The congressmen said the “worst outcome of Brexit would be one that lead to violence and upheaval in Northern Ireland”.
They urged Ms Truss and the British government to “uphold your end of the deal and act in good faith, within the parameters of international law, to maintain peace and stability in Northern Ireland”.
US secretary of state Antony Blinken told a congressional committee last week that Biden will “be moving forward soon on naming an envoy” in order to help Washington to play its role as a “good faith arbiter” in Northern Ireland, they said.
In talks on Capitol Hill, Northern Ireland minister Conor Burns is understood to have pressed London’s argument that stalemate over the protocol is itself putting the Good Friday Agreement under threat, by preventing the restoration of the power-sharing executive at Stormont.

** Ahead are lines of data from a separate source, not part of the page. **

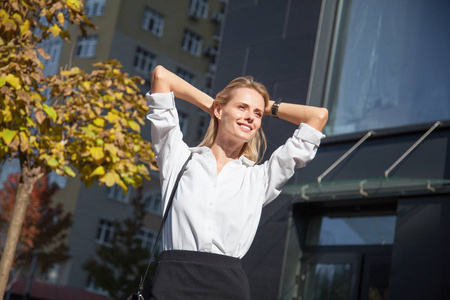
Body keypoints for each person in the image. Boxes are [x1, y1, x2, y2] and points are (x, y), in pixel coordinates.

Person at [145, 65, 328, 299]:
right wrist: (214, 106)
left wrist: (266, 106)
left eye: (257, 114)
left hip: (227, 288)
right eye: (242, 107)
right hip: (172, 283)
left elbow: (318, 116)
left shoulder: (260, 178)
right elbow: (161, 76)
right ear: (220, 110)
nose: (250, 116)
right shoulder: (179, 158)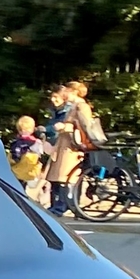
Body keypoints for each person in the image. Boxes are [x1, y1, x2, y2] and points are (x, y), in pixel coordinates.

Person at [46, 80, 104, 216]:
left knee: (65, 177)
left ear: (73, 91)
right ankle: (58, 205)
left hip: (72, 146)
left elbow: (85, 127)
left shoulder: (81, 106)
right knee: (59, 177)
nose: (65, 93)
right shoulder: (74, 106)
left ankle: (63, 206)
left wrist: (65, 127)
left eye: (67, 90)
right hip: (65, 144)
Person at [6, 115, 52, 205]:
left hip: (18, 170)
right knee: (27, 185)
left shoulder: (18, 143)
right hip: (31, 171)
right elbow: (40, 155)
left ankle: (17, 201)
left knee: (16, 186)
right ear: (32, 129)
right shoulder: (37, 143)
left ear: (19, 129)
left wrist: (11, 161)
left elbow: (16, 156)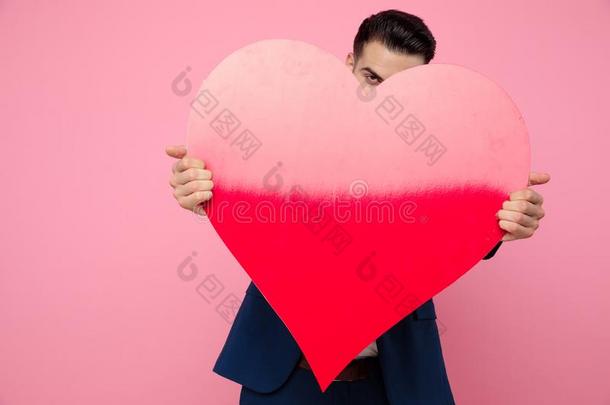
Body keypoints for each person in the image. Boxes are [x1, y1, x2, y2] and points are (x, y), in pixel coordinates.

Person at [166, 9, 550, 405]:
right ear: (349, 65)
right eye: (372, 78)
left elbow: (460, 225)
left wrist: (508, 220)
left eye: (402, 89)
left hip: (391, 383)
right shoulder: (283, 135)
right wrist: (201, 193)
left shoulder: (439, 156)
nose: (383, 100)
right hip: (282, 378)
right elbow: (244, 193)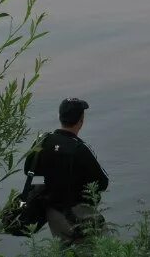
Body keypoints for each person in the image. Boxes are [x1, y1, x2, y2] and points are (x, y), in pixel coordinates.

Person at [24, 98, 109, 245]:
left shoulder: (43, 141)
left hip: (53, 213)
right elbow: (102, 182)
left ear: (59, 117)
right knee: (102, 253)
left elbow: (28, 170)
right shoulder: (80, 149)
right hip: (79, 213)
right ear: (81, 121)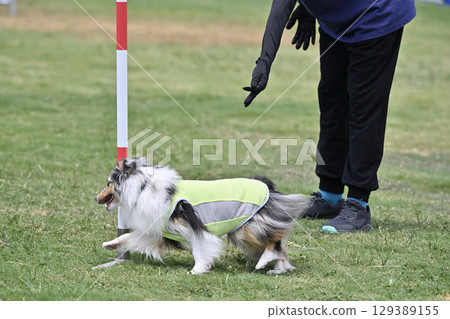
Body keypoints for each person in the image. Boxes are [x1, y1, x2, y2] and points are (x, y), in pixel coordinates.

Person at [244, 0, 416, 234]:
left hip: (377, 15)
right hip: (336, 24)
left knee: (364, 109)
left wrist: (265, 60)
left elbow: (281, 7)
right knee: (331, 101)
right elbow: (281, 6)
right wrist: (307, 8)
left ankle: (358, 203)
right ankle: (330, 195)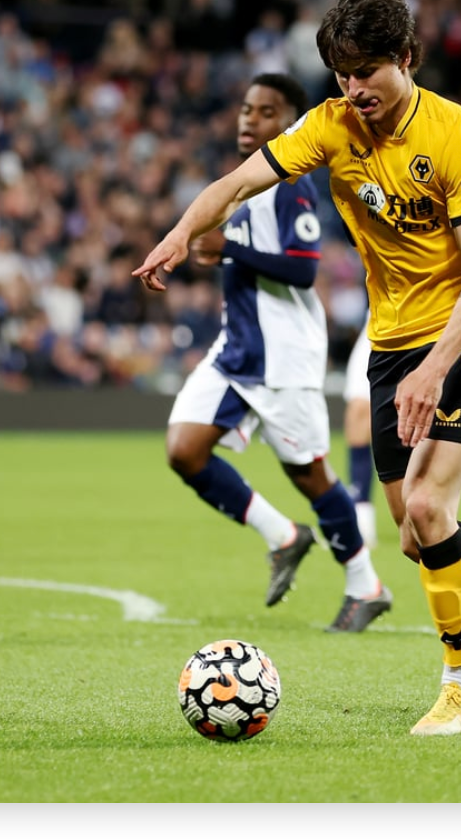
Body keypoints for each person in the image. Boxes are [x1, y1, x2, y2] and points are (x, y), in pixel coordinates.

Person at [134, 0, 461, 736]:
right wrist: (182, 233)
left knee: (428, 508)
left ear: (405, 59)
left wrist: (436, 365)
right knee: (417, 537)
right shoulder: (332, 125)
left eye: (367, 71)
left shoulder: (457, 137)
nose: (354, 88)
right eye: (342, 74)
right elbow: (239, 182)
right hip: (390, 345)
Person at [161, 72, 393, 633]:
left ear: (288, 123)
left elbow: (304, 266)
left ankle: (367, 585)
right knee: (184, 450)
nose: (249, 119)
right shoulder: (241, 184)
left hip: (284, 356)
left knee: (311, 476)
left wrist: (230, 247)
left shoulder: (292, 185)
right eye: (246, 109)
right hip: (236, 349)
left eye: (266, 112)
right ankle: (283, 536)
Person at [343, 317, 461, 549]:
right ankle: (361, 514)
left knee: (442, 422)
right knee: (359, 411)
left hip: (436, 318)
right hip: (384, 320)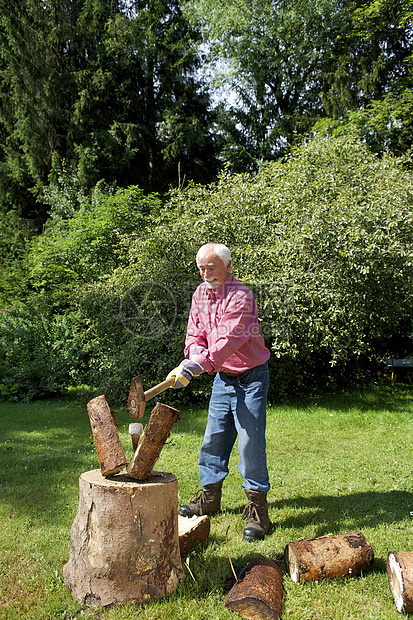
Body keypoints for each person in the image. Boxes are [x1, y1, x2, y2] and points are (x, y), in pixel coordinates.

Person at [167, 243, 271, 541]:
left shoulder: (241, 297)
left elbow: (228, 341)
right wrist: (193, 357)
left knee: (250, 443)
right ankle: (209, 499)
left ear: (226, 266)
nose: (205, 273)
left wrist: (198, 365)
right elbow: (194, 333)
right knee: (213, 438)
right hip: (223, 379)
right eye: (201, 268)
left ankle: (257, 511)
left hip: (251, 378)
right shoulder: (200, 294)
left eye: (211, 267)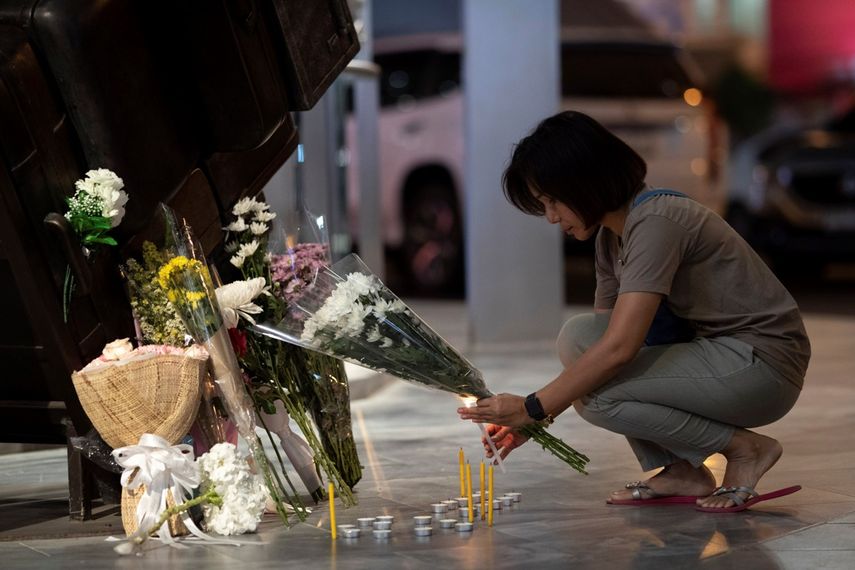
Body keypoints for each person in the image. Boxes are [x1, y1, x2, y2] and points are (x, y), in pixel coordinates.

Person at [457, 111, 811, 512]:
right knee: (579, 338)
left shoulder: (657, 220)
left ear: (585, 182)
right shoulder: (612, 238)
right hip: (722, 356)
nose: (552, 217)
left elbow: (620, 350)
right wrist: (536, 417)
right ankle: (684, 470)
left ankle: (747, 450)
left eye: (553, 200)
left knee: (598, 398)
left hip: (763, 365)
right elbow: (600, 344)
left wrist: (532, 408)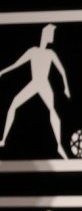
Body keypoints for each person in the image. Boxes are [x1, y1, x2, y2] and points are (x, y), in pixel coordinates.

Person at [0, 23, 71, 159]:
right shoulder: (33, 51)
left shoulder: (51, 53)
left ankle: (59, 146)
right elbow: (17, 64)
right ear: (45, 35)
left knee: (52, 111)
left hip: (44, 84)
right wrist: (3, 71)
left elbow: (62, 71)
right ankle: (3, 140)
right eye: (50, 33)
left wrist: (66, 87)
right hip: (35, 83)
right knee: (14, 104)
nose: (52, 36)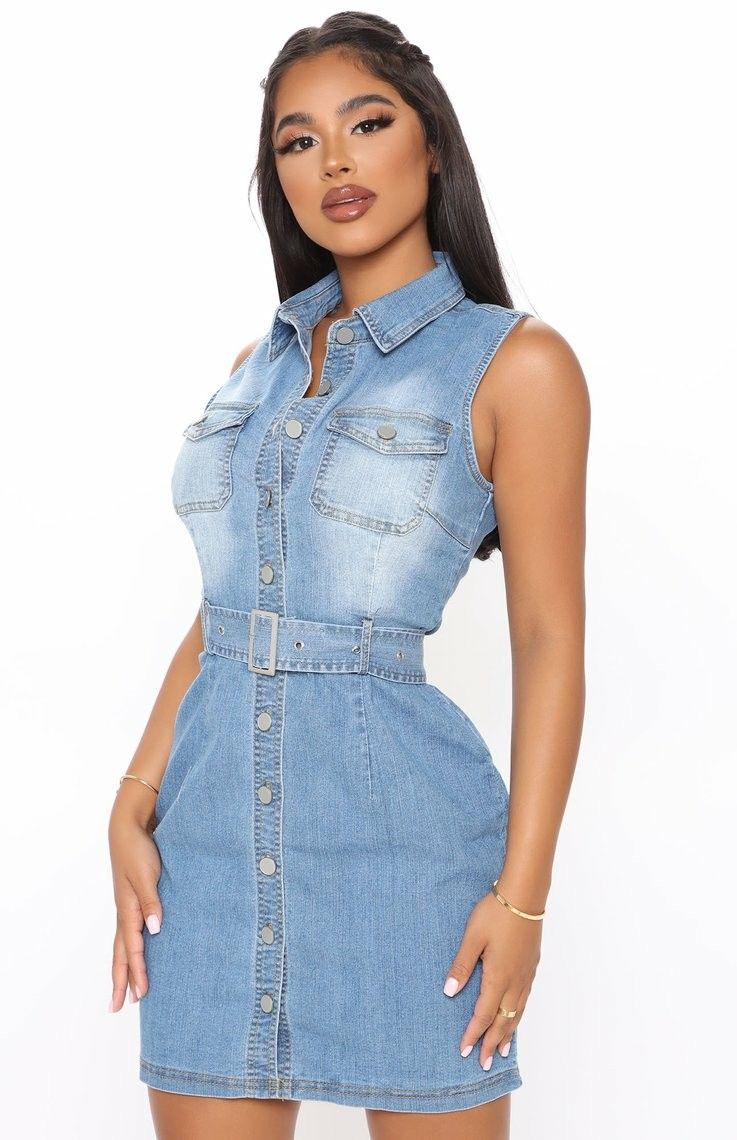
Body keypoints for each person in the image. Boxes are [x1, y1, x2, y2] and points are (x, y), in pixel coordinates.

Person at [107, 12, 589, 1139]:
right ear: (276, 179)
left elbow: (548, 640)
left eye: (366, 123)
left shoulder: (516, 364)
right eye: (297, 140)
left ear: (432, 144)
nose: (333, 160)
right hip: (207, 862)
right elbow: (231, 612)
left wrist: (523, 900)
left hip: (409, 867)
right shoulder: (257, 367)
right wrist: (133, 795)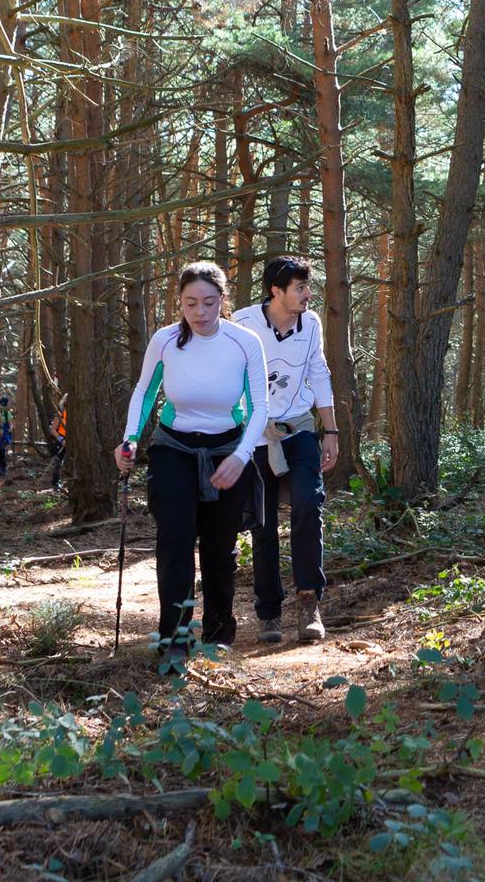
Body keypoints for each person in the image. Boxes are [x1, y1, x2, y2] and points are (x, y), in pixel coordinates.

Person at [114, 261, 271, 676]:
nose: (200, 312)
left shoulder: (245, 341)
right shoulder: (165, 340)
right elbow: (145, 391)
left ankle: (218, 634)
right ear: (179, 303)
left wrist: (240, 457)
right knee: (176, 541)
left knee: (220, 549)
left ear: (222, 300)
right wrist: (130, 438)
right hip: (174, 447)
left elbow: (259, 407)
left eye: (208, 302)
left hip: (227, 450)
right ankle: (174, 639)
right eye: (190, 303)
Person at [232, 255, 339, 644]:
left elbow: (319, 372)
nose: (308, 295)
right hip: (256, 436)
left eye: (307, 287)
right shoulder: (242, 323)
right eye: (300, 288)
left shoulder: (310, 323)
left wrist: (331, 430)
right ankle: (268, 613)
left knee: (309, 506)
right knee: (262, 523)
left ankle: (309, 602)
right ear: (276, 291)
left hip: (299, 430)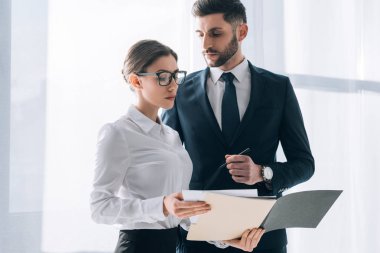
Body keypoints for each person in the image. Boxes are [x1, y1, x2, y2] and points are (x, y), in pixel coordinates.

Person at [162, 1, 315, 253]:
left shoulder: (278, 89)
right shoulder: (180, 91)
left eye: (215, 33)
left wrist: (262, 173)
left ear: (241, 32)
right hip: (198, 239)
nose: (205, 45)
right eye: (200, 34)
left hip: (262, 239)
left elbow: (304, 165)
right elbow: (165, 163)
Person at [90, 39, 263, 253]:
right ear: (136, 81)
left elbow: (182, 212)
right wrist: (162, 205)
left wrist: (226, 238)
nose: (173, 85)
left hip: (171, 245)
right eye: (162, 77)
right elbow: (99, 208)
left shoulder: (171, 136)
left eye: (175, 75)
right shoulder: (118, 133)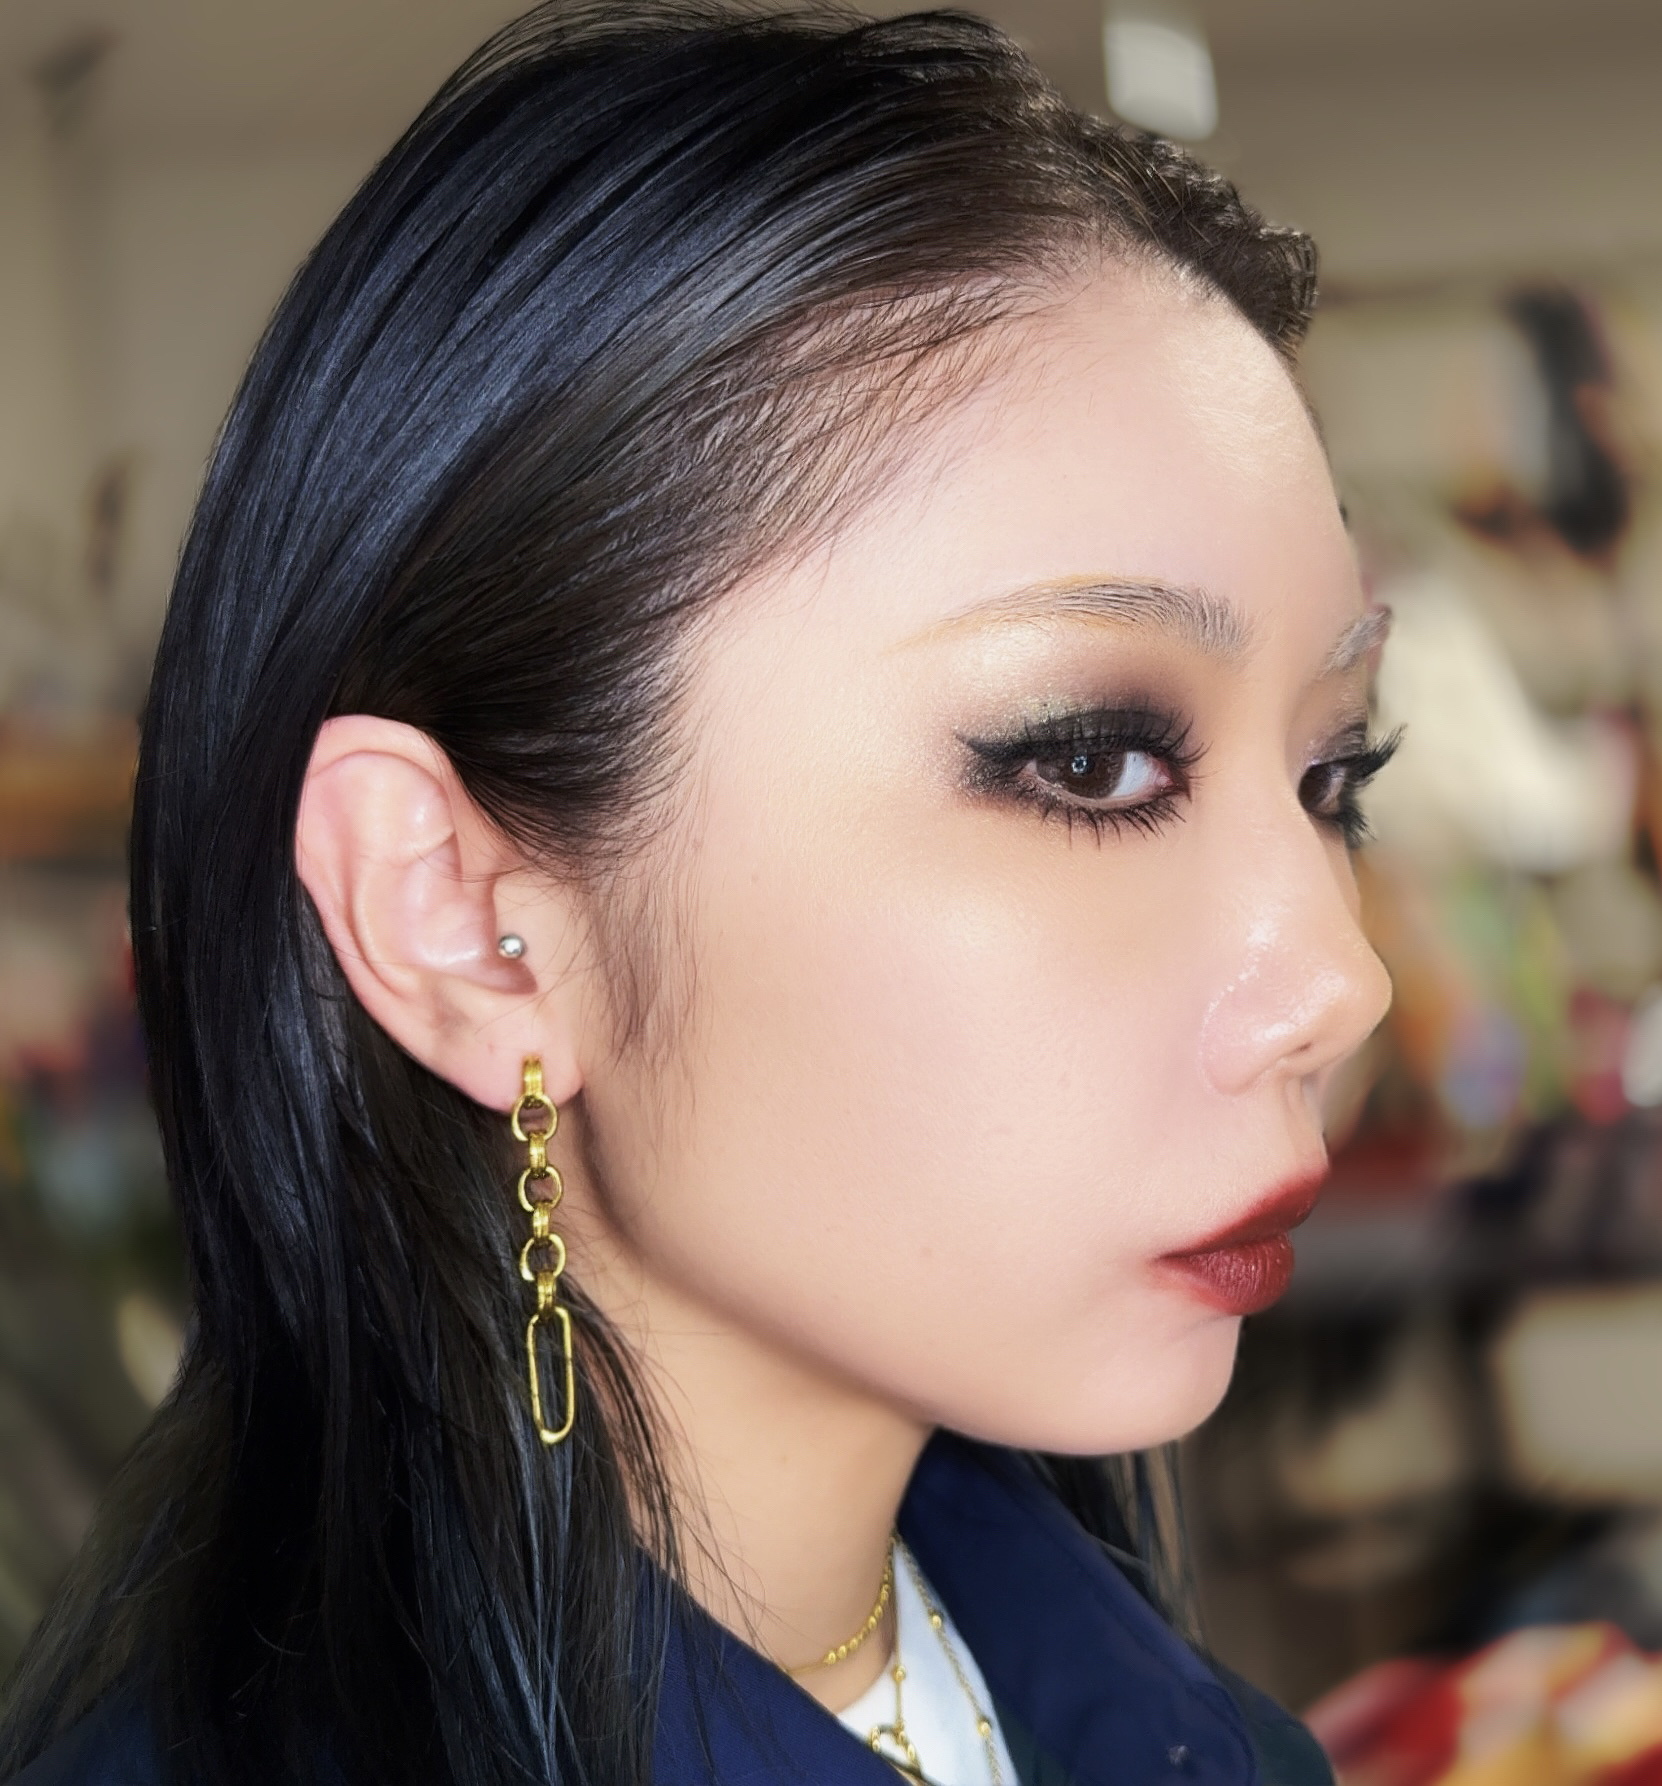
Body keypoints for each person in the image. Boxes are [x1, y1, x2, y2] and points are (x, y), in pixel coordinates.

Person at [0, 3, 1395, 1781]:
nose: (1336, 979)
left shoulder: (1192, 1734)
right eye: (1089, 761)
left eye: (1332, 775)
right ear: (463, 916)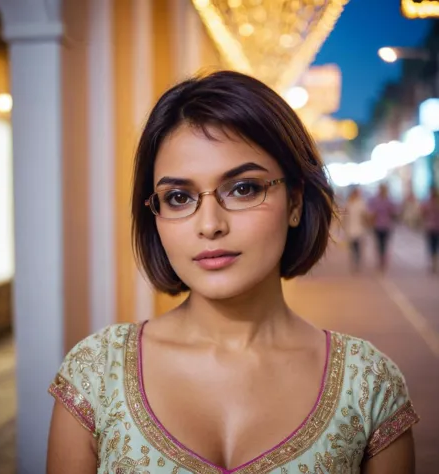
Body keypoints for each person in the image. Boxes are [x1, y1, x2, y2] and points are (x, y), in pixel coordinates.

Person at [47, 71, 419, 474]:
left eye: (243, 188)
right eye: (178, 197)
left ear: (295, 201)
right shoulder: (96, 374)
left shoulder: (368, 384)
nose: (210, 224)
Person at [368, 183, 397, 273]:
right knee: (379, 244)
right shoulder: (376, 200)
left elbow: (394, 213)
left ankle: (382, 260)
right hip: (378, 226)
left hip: (386, 226)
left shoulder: (388, 200)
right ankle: (381, 260)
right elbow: (372, 213)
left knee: (384, 244)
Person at [343, 187, 368, 272]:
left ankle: (357, 262)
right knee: (352, 248)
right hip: (349, 229)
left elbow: (364, 216)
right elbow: (345, 216)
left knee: (357, 247)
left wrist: (366, 224)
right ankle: (354, 261)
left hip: (359, 229)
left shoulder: (361, 203)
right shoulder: (348, 203)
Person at [421, 186, 439, 274]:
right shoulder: (427, 202)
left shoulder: (427, 202)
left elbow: (423, 213)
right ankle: (434, 261)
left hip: (431, 227)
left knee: (432, 245)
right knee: (433, 245)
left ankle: (434, 261)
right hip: (431, 227)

Failure to form an executive could force a rerun election within 24 weeks’ time, with little prospect of a change in outcome.
Mr Burns, who has been appointed the PM’s special representative to the US on the protocol, said that the UK government had “a moral obligation” to break the deadlock.
“We still want a negotiated solution,” he said. “But if your negotiating partners are at the point of saying there’s nothing to talk about, then we have a moral obligation to take action to protect our citizens in Northern Ireland.”
But Irish prime minister Micheál Martin insisted that there was still “a pathway to resolving this issue in a pragmatic way” through talks.
“Significant” concessions from Brussels on medicines and veterinary checks had not been reciprocated by London, he said, adding: “There needs to be political will now on all sides to get this issue resolved. There can’t be any unilateral actions – that will not be helpful.”
Stephen Farry, deputy leader of the non-sectarian Alliance Party, which gained a record 17 seats in last week’s assembly elections, said that any unilateral move to scrap the protocol would be “grossly irresponsible on the part of the UK government”.
“They would add to instability in Northern Ireland, not solve things,” he said. “They would leave the UK government in breach of its international obligations and send a terrible message to the international community.”
Trade expert Sam Lowe, of Flint Global, said that a unilateral bid to tear up the protocol would not deliver a quick resolution to the problem.
Legislation to override the deal would not come into effect until late this year, creating uncertainty and holding back investment in Northern Ireland.
“To take advantage of the opportunities the protocol provides, businesses need to know that the arrangements are going to endure for a long time,” Mr Lowe told The Independent.
“You just don’t have that at the moment and the latest intervention adds more uncertainty. This is going to run and run.”